Au Québec, il existe un bon nombre de programmes qui ont pour but de favoriser la résilience chez les populations à risque, incluant les parents ayant des antécédents de maltraitance. De manière générale, les groupes de soutien prénatal et postnatal offrent aux femmes enceintes un espace sécuritaire pour partager leurs expériences, recevoir du soutien émotionnel et acquérir des compétences en matière de parentalité. Ils sont souvent animés par des professionnels de la santé mentale ou des pairs aidants formés, qui ne sont toutefois pas nécessairement formés en approches sensibles au trauma (Guerrero et al., 2022). Ces approches sont à privilégier pour les personnes ayant un historique de maltraitance, puisqu’elles prennent en considération les effets du trauma sur le fonctionnement des individus et permettent d’offrir un espace sécurisant où les futurs parents peuvent partager leurs expériences sans crainte de jugement (SAMHSA, 2023 ; Grossman et al., 2021). En travaillant avec un professionnel qui privilégie une approche sensible au trauma, les futurs parents peuvent mieux comprendre les déclencheurs de leurs réactions émotionnelles et comportementales, et transformer les mécanismes de survie développés pour faire face au trauma en stratégies mieux adaptées (Gigengack et al., 2019). Ainsi, cette approche peut aider ces parents à mieux gérer leurs émotions pendant la grossesse et à être mieux outillés pour l’arrivée du poupon.

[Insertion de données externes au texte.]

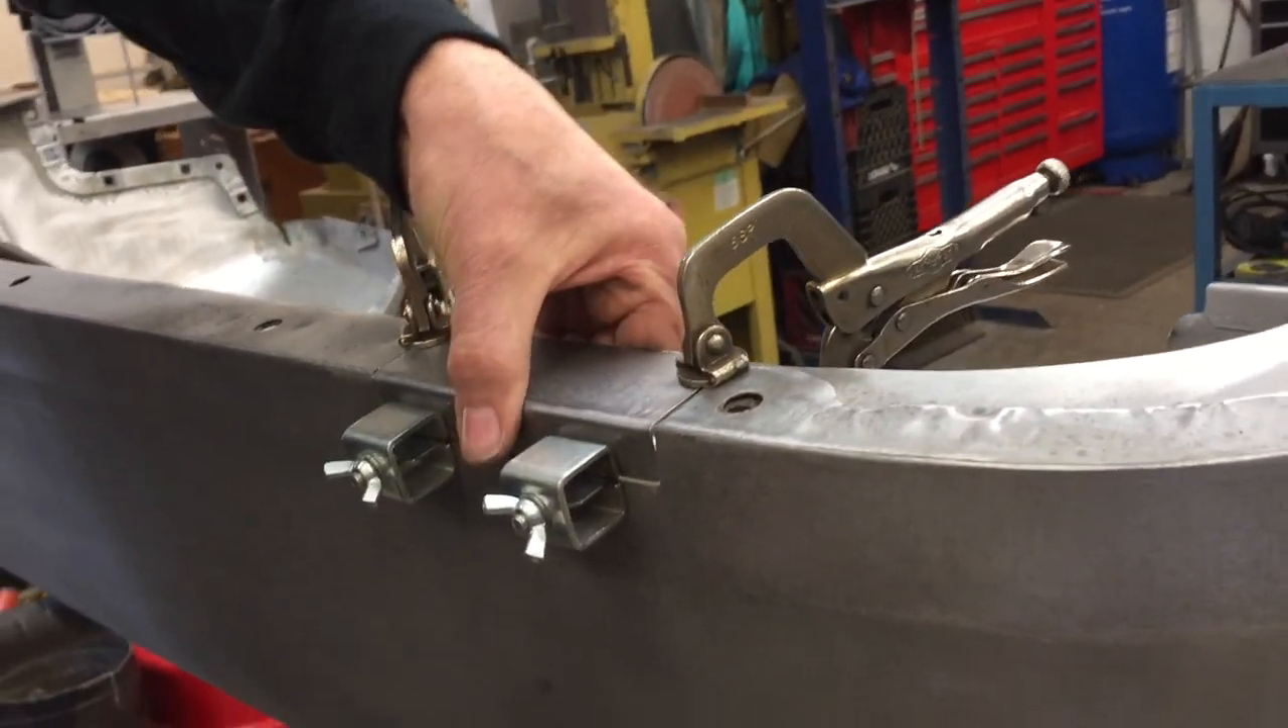I got this just clamped in together. And look at how strong the fender is already. It's not even welded.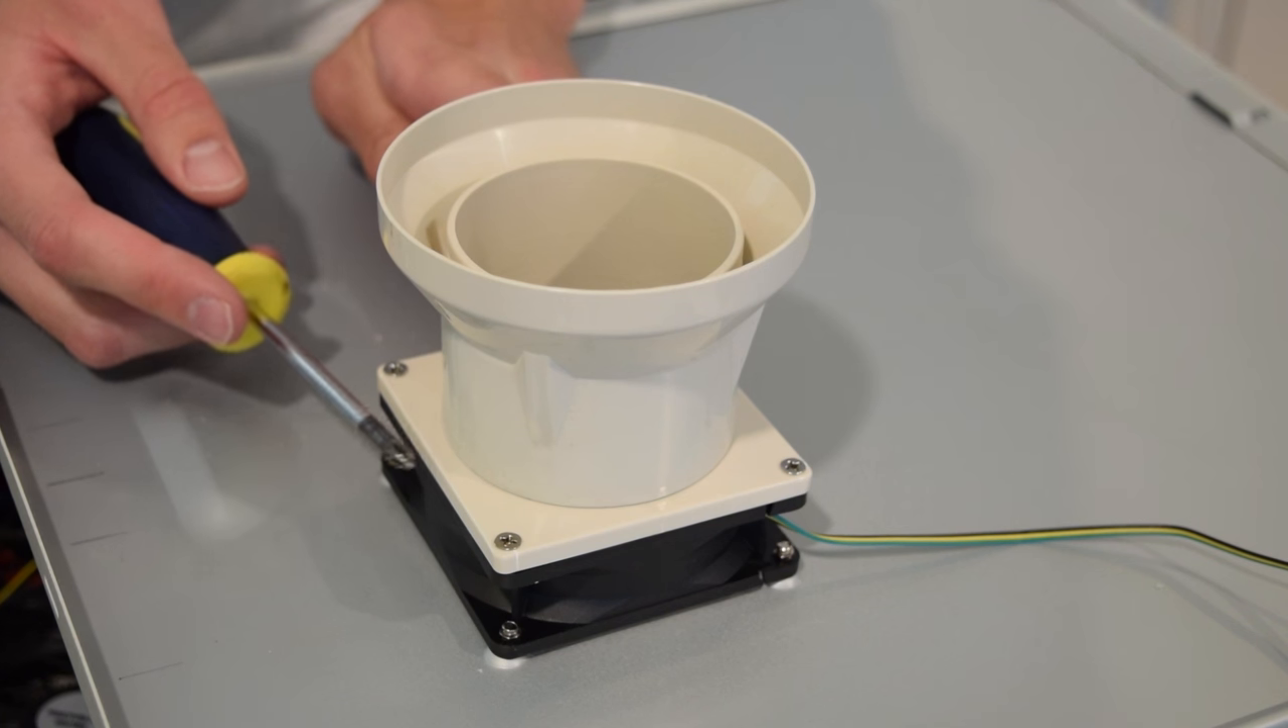As you can see I have the shroud mounted to the fan right now.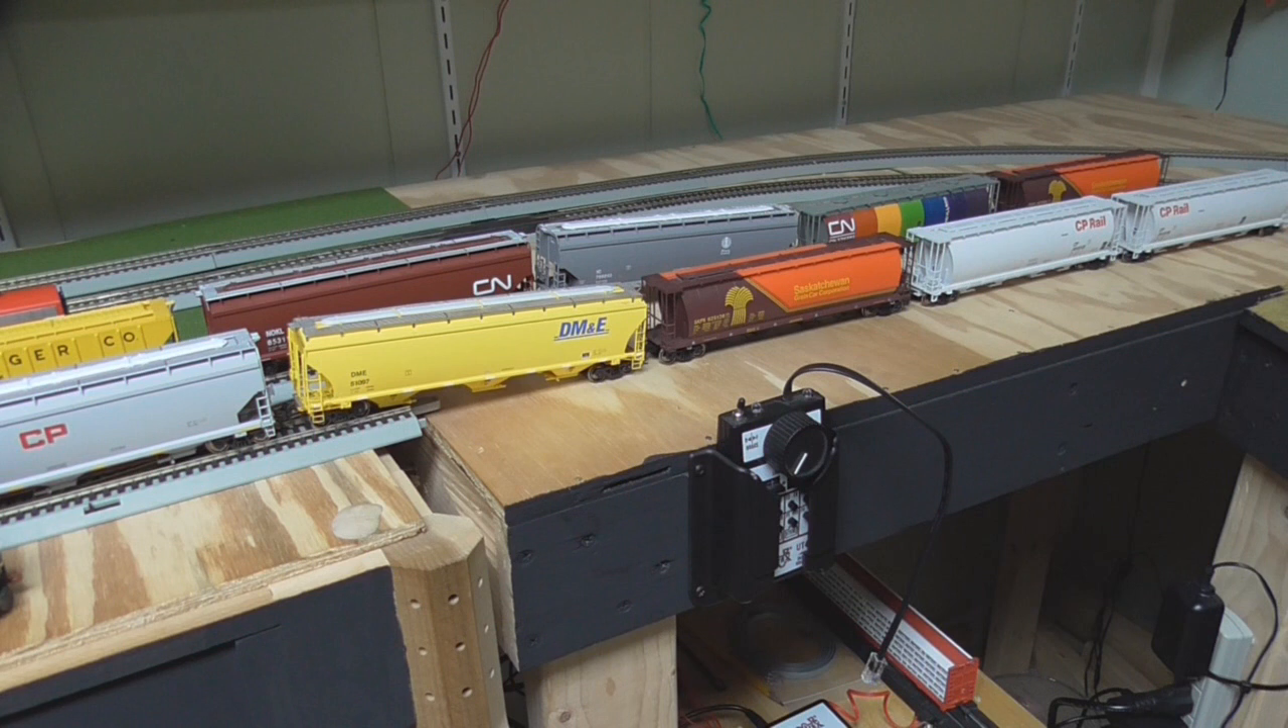The cars are just Sitting here loosely Right now Waiting for the track To go into place.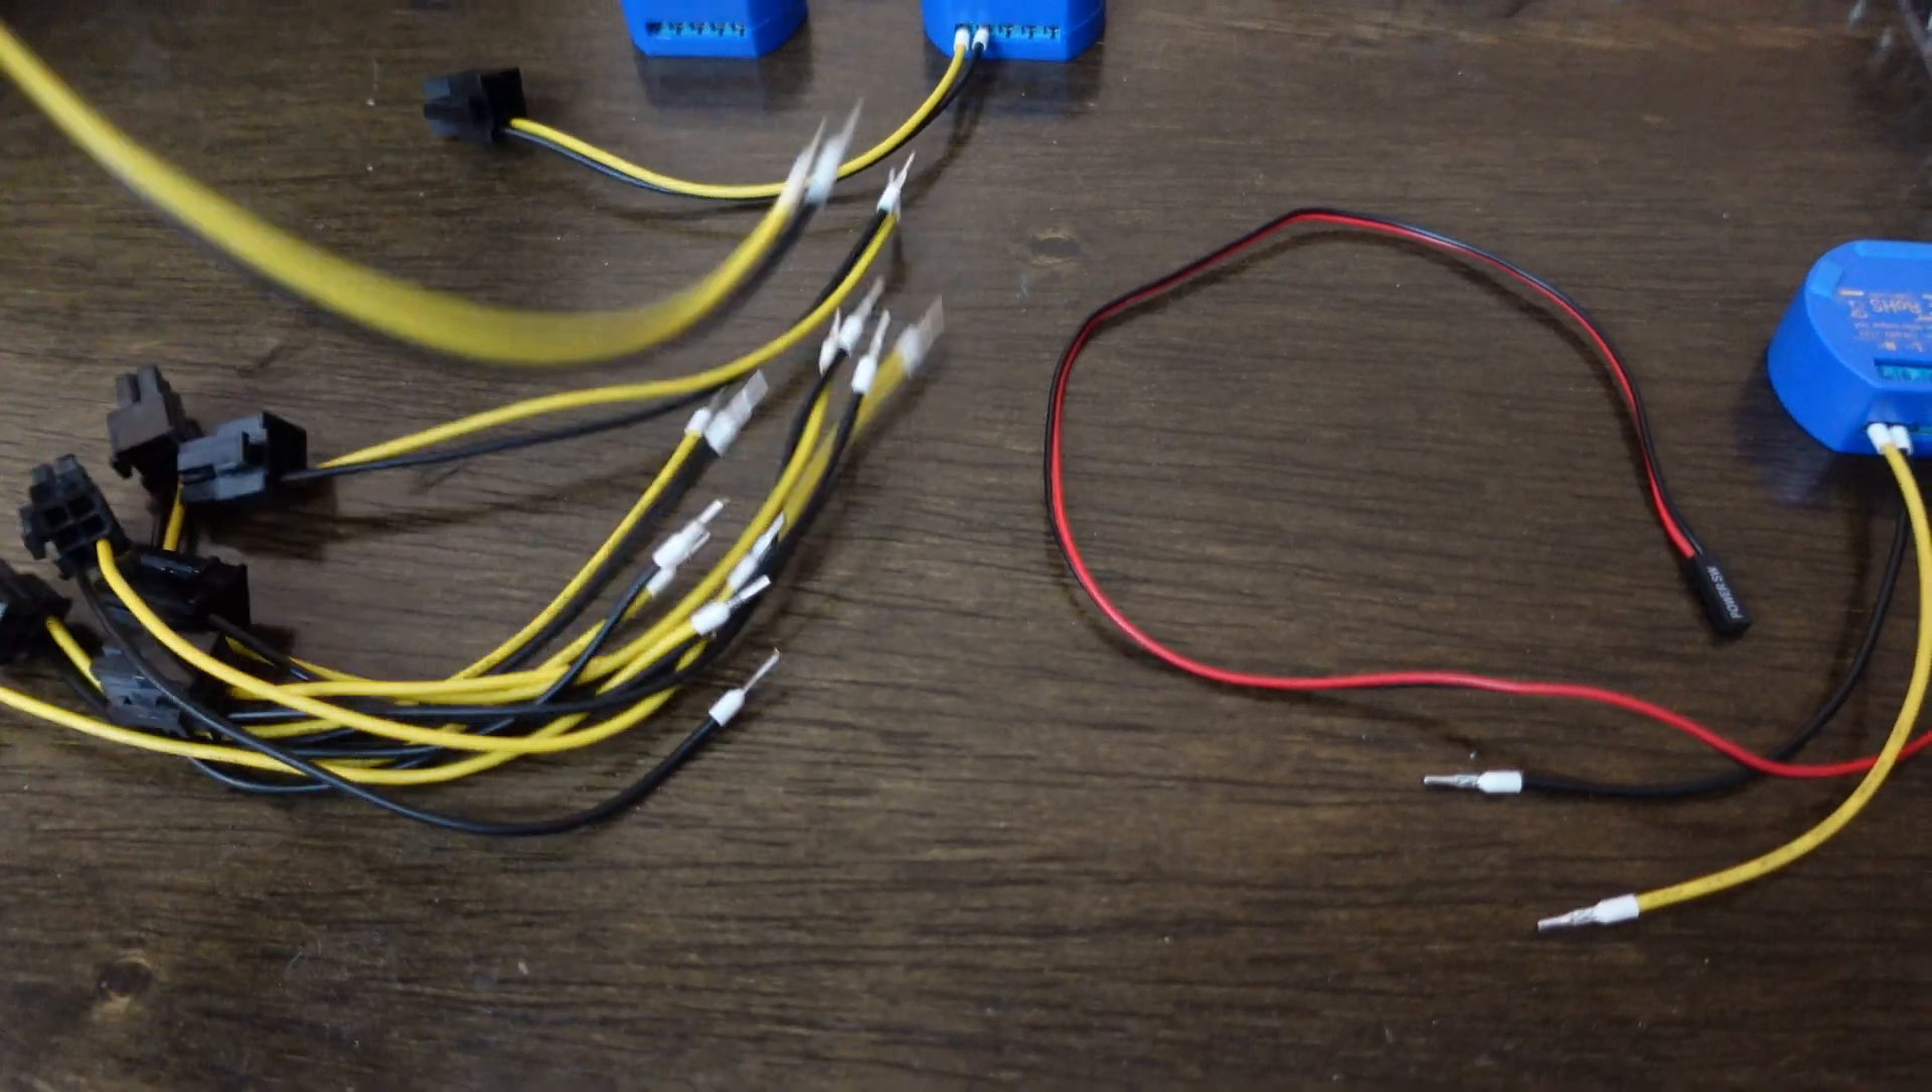As you can see i already did crimp all the ends on the six pins and i pulled out the additional wires so there's only two wires on these six pin adapters.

Programmes et outils accessibles au Québec

Au Québec, le programme de soutien à la parentalité Naître et grandir offre des ressources en ligne et des groupes de soutien pour les parents, y compris des informations sur la santé mentale périnatale. Au CHU Sainte-Justine, le projet Grande Ourse vise à réduire la détresse psychologique des parents durant la grossesse. Il est possible de télécharger la trousse de soutien Le bien-être en période périnatale pour obtenir des conseils pratiques en cas de besoin. Également au CHU Sainte-Justine, les personnes enceintes qui vivent de la déprime ou de l’angoisse peuvent profiter du programme Toi, moi, bébé. Ce cours vise à augmenter le niveau de bien-être et à promouvoir la santé des parents. Enfin, le Réseau de santé périnatale du Québec (RSPQ) ainsi que l’Alliance québécoise pour la santé mentale périnatale (AQSMP) offrent des formations, des outils et des lignes directrices pour les professionnels de la santé et les décideurs.

On trouve également quelques applications mobiles adaptées à la période prénatale, comme Mom.Life, qui fournissent des groupes de discussion, des exercices de méditation guidée et des informations sur la gestion du stress et de l’anxiété. Enfin, l’association française Maman Blues offre des groupes de soutien et des ressources en ligne pour les femmes enceintes qui font face à des difficultés émotionnelles. Les séances sont animées par des professionnels de la santé mentale et fournissent un espace sécuritaire pour partager des expériences et acquérir des outils de gestion du stress.

En dernier lieu, la sensibilisation du grand public à l’importance de la participation du père dans le contexte de la grossesse et de l’accouchement, qui est pour l’instant en évolution, pourrait avoir des effets importants sur la promotion du bien-être maternel et du développement de l’enfant, surtout auprès des parents ayant des antécédents de maltraitance.

Note

Ayant contribué également à cet article, les Dres Langevin et Montreuil, psychologues cliniciennes, sont toutes deux premières coautrices.